Pour être un bon disciple, il faut posséder de grandes qualités humaines. Quant aux manques de chacun, chacun doit travailler dessus et travailler encore.
Nous ne devons pas rester figés comme une eau stagnante et répéter sans cesse les mêmes tendances.
Beaucoup de disciples paresseux se font crier dessus par leur maître et, au lieu de libérer le maître de cette souffrance, ils continuent comme par le passé. Puis, un jour, ils en ont assez de se faire remonter les bretelles et partent avec l’esprit de critique.

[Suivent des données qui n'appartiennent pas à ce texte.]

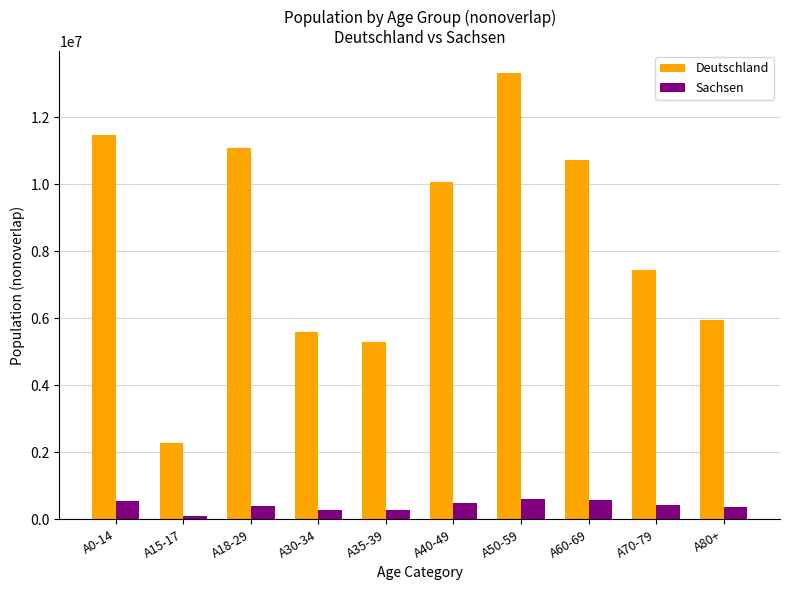

The value of Sachsen at A35-39 is 268025. True or false?

True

Certains forment même des clans pour pratiquer ensemble, décidés à se passer du maître en espérant atteindre l’éveil ou autre chose.
Un disciple doit d’abord être un homme vrai puis il doit développer Bodaishin, l’esprit de la Voie, sinon sa venue n’a aucun sens.

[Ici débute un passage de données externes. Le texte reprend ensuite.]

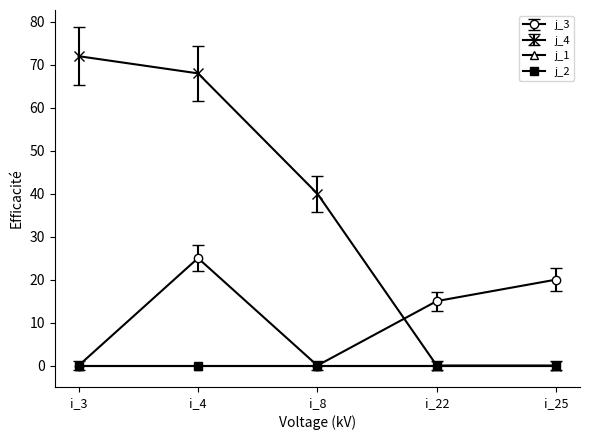

What value does the j_4 series have at i_4, to the nearest 5?

70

Il est important d’avoir de la détermination dans ce que l’on entreprend pour ne pas se retrouver dans le futur dans une situation désagréable et décevante.
Maître et disciples devraient être amis. Mais pour cela, il faut avoir l’esprit du maître.
Qu’est-ce que l’esprit du maître ? C’est l’esprit du débutant.
Je garde toujours l’esprit du débutant et mes nombreux maîtres sont la nature elle-même.
Je ne pense jamais être maître.
Je fais seulement le vœux de devenir un homme qui n’a pas honte de se montrer nu devant la lune du soir.
Les pouvoirs, les connaissances, les sagesses, les intelligences et les savoirs sont des armures trop lourdes à porter.
Tous les êtres ont peur de la mort, mais il n’y a pas de mort. Rien qu’un changement de monde.
C’est pourquoi nous devons apprendre à changer, changer et changer encore.
C’est cela, suivre le courant naturel des choses.
Tout ce qui est figé dépérit et tout ce qui change vit éternellement.

Vous êtes nombreux à éduquer.
Soyez bons et patients, détachés et présents.